Zdecydowanie. Mamy za mało duchownych. Związany jest z tym kolejny problem, a mianowicie pojęcie parafii, które jest mało precyzyjne. Jeśli parafia liczy 30 osób to nie jest w stanie utrzymać księdza tylko z tego, co nazbiera w ciągu miesiąca. Czasami stoi kościół i nawet plebania, ale nie ma kogo tam posłać, bo po pierwsze brakuje księdza, a nawet jeśliby był, to nie zawsze miałby za co przeżyć.
Trochę zataczamy koło, bo być może to, o czym ksiądz mówi wiąże się z problemem misyjności i tożsamości Kościoła Polskokatolickiego? W ostatnich latach Kościół zlikwidował parę parafii – jedną w Krakowie i w Gorzowie Wielkopolskim. Być może jest tak, że jeśli ludzie widzą, że niezbyt to się różni od Kościoła rzymskokatolickiego, bo i msza podobna i konserwatyzm również to po co coś zmieniać?
Jeśli ktoś sobie takie pytanie postawi to już należy się cieszyć. Podniósł pan wiele elementów, które są pozytywne, bo sugerują refleksyjność. Trudno powiedzieć coś odkrywczego – to wszystko jest zadaniem i powołaniem dla księży i ich pracy. Mamy mnóstwo przykładów zaangażowania duszpasterskiego. Jeśli czegoś oczekujemy to musimy wpierw sami coś dać, aby żądać czy oczekiwać od innych.
Ma ksiądz plan na pierwsze 100 dni od objęcia urzędu?
Bardziej plan na pierwszy rok. Są rzeczy, które możemy rozpocząć, zamknąć czy przekierować na nowe tory jednym podpisem, ale Kościół jest rzeczywistością dynamiczną, a ta wymaga czasu i namysłu. Najważniejsza jest świadomość, jak wielką odpowiedzialność została na nas złożona.
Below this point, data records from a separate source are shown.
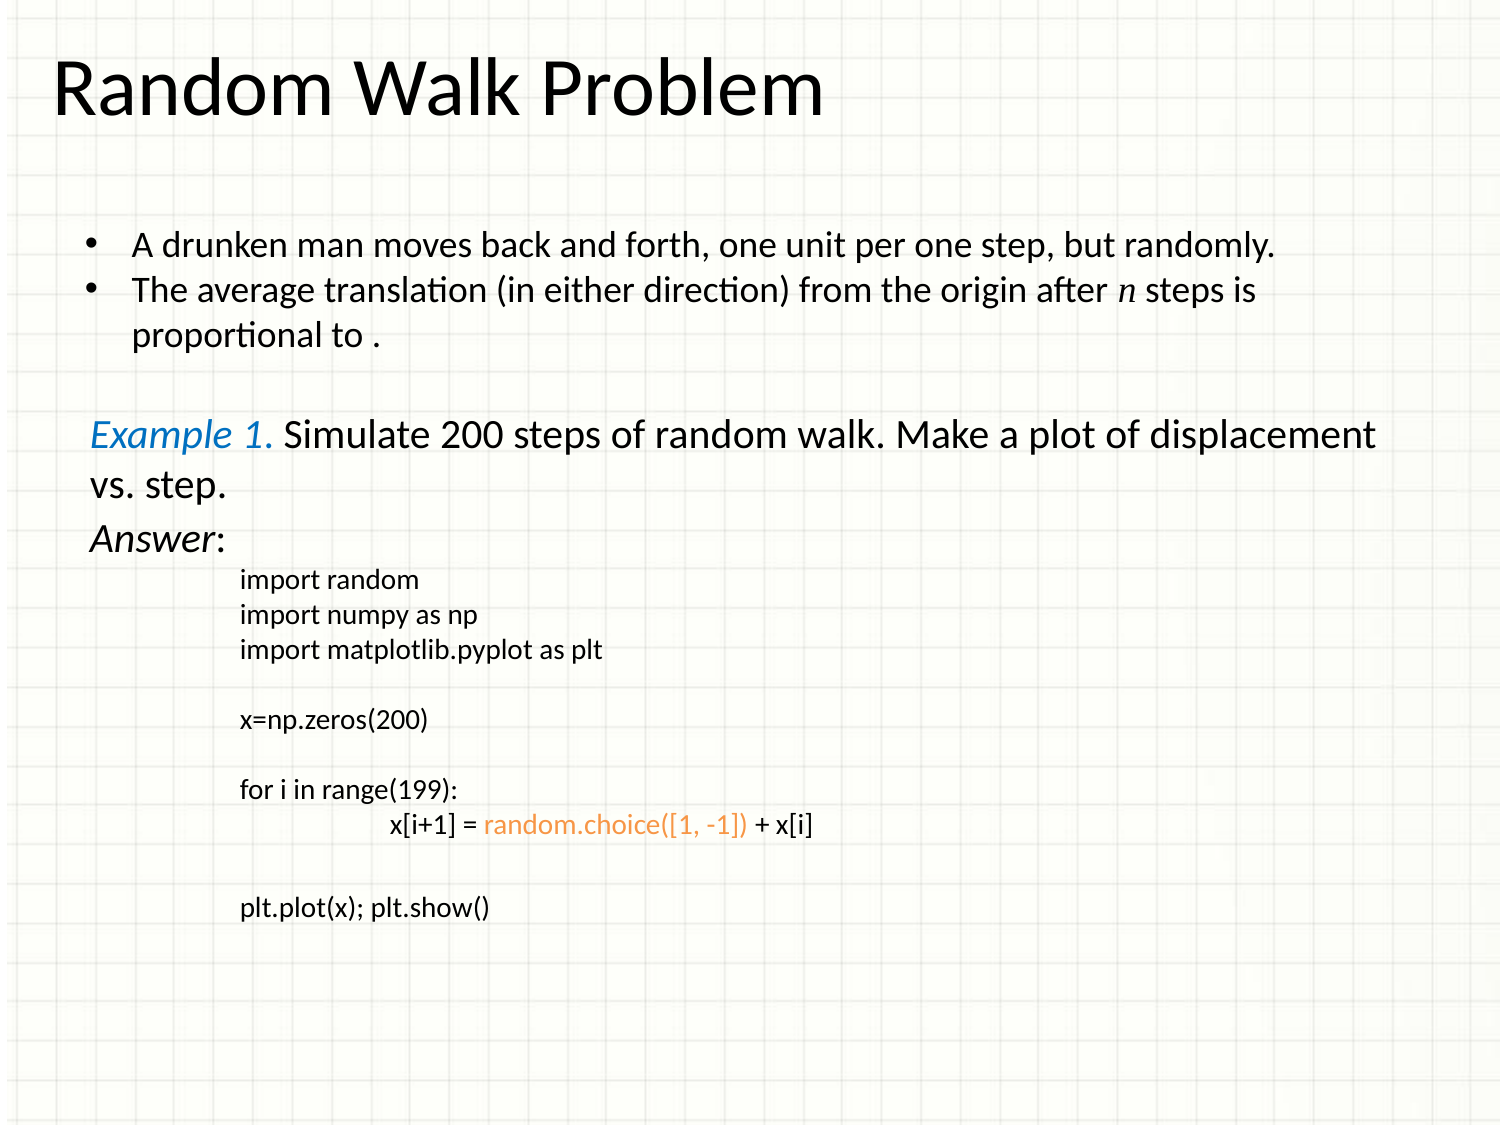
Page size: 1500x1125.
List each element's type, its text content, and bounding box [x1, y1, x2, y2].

text_box Random Walk Problem [37, 24, 1425, 200]
text_box Example 1. Simulate 200 steps of random walk. Make a plot of displacement vs. step. [74, 399, 1413, 503]
text_box Answer: import random import numpy as np import matplotlib.pyplot as plt x=np.zeros(200) for i in range(199): x[i+1] = random.choice([1, -1]) + x[i] plt.plot(x); plt.show() [74, 503, 1425, 933]
picture [7, 0, 1500, 1125]
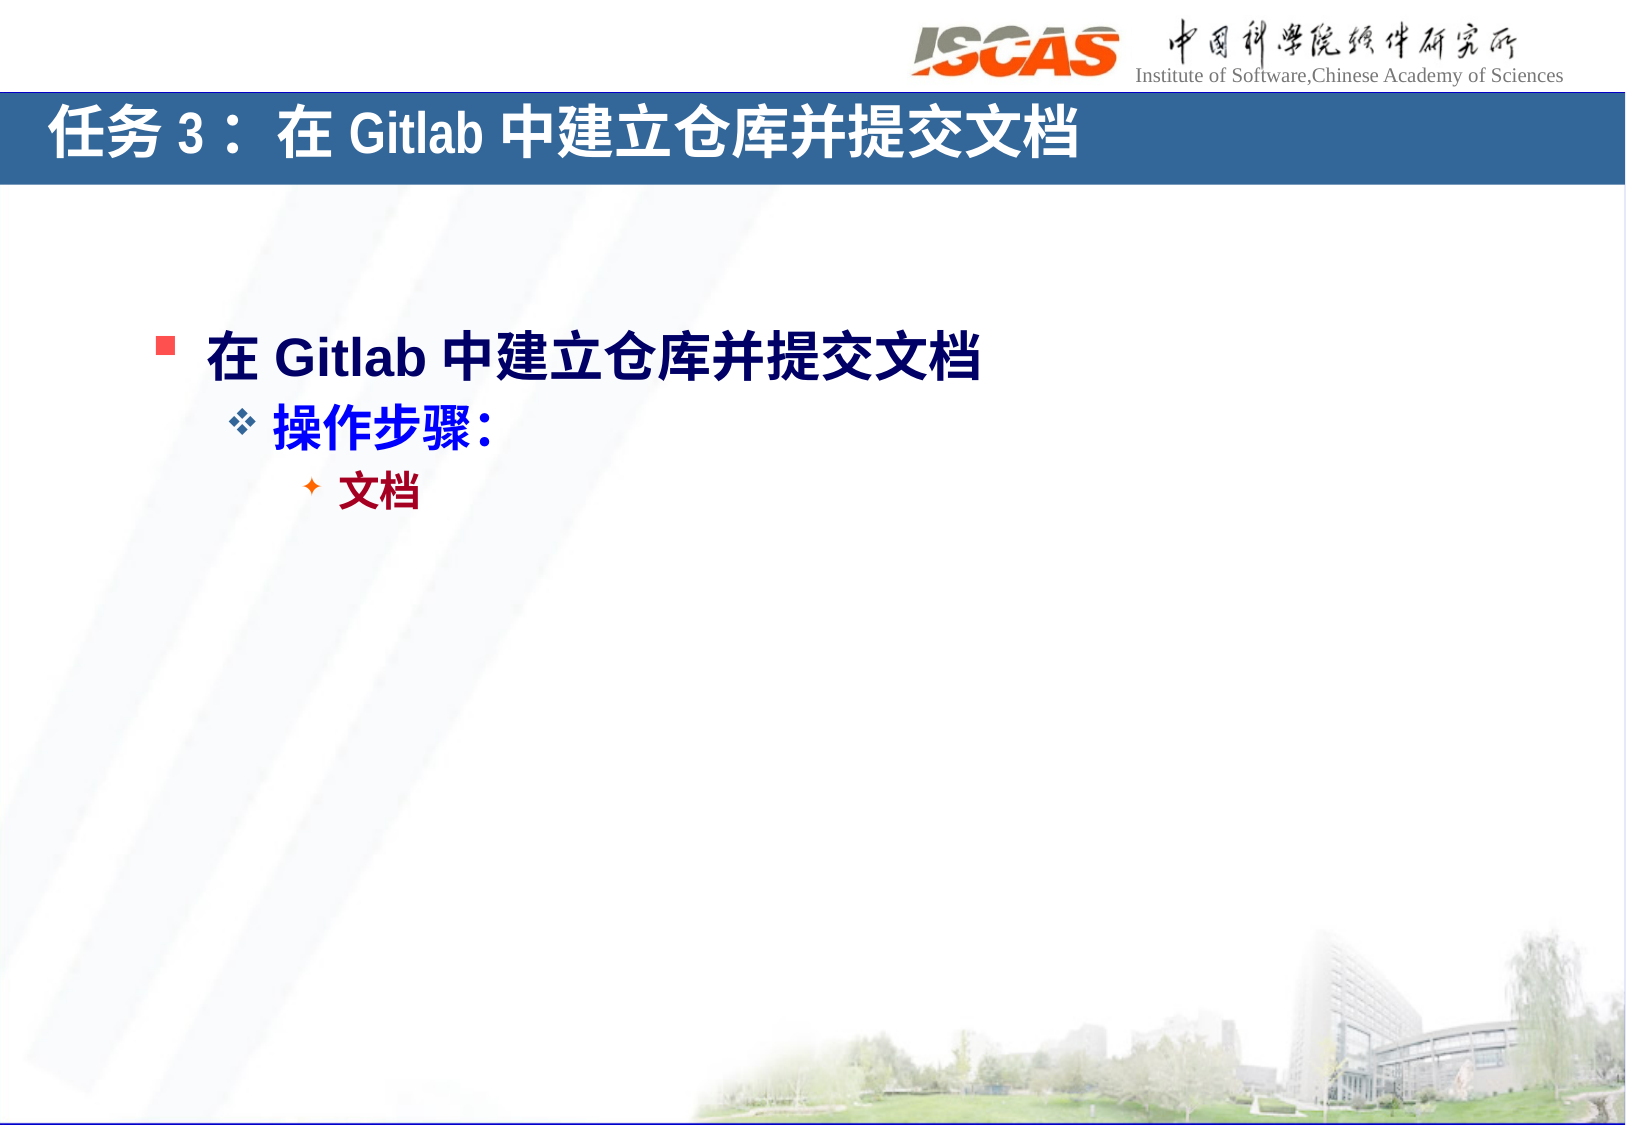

Mamy Radę Synodalną i najbliższa jest zaplanowana dwa tygodnie po konsekracji, a jeszcze przed moim ingresem 30 września do katedry polskokatolickiej w Warszawie. Jest wiele spraw, nad którymi będziemy wspólnie się zastanawiać i poszukiwać rozwiązań.
Chcę towarzyszyć wszystkim, którzy w naszych parafiach z naszymi duchownymi przeżywają radości i troski.
Biskup Andrzej Gontarek jest znanym w środowisku warszawskim i lubelskim działaczem ekumenicznym, organizował historyczne posiedzenie Biskupów Unii Utrechckiej w Lublinie oraz uczestniczył w krajowych i zagranicznych konferencjach starokatolickich i ekumenicznych. Biskup-elekt jest również pracownikiem naukowym Sekcji Starokatolickiej Wydziału Teologicznego Chrześcijańskiej Akademii Teologicznej w Warszawie. Jest żonaty i ma dwie córki.